FCC Votes To End Net Neutrality

Despite over-hyped concerns, the vote simply returns FCC internet regulations to pre-2015 conditions.

The U.S. Federal Communications Commission has voted 3-2 to end the so-called “Open Internet Order.”

The eliminated regulations were widely known as “Net Neutrality,” and were subject to a large campaign to save them.

However, the campaign became untethered from reality, with widespread fears spread about a massive change to the internet.

Instead, all the vote does is return internet regulations to conditions that prevailed before 2015.

Here’s what FCC Chairman Ajit Pai said after the vote:

“The internet is the greatest free-market innovation in history. If our rules deter a massive infrastructure investment that we need, eventually we will pay the price in terms of less innovation. … It is time for us to restore internet freedom.”

FCC Commissioner Michael O’Rielly also sought to bring a sense of perspective back to the discussion:

“For those of you out there who are fearful about what tomorrow will bring, take a deep breath; this decision will not break the internet. While repealing net neutrality rules grabs headlines, net neutrality started as a consumer issue but soon became a stepping stone to impose vastly more common carrier regulation on broadband companies.”

+--

■ WRITTEN EXERCISE: Reproduce the passage of the article on the FCC net neutrality vote that runs from "The eliminated regulations" up to and including "to the internet.".

[Dataset records]
+--

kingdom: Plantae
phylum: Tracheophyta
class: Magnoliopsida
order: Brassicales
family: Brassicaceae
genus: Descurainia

+--

■ EXERCISE OUTPUT:
The eliminated regulations were widely known as “Net Neutrality,” and were subject to a large campaign to save them.

However, the campaign became untethered from reality, with widespread fears spread about a massive change to the internet.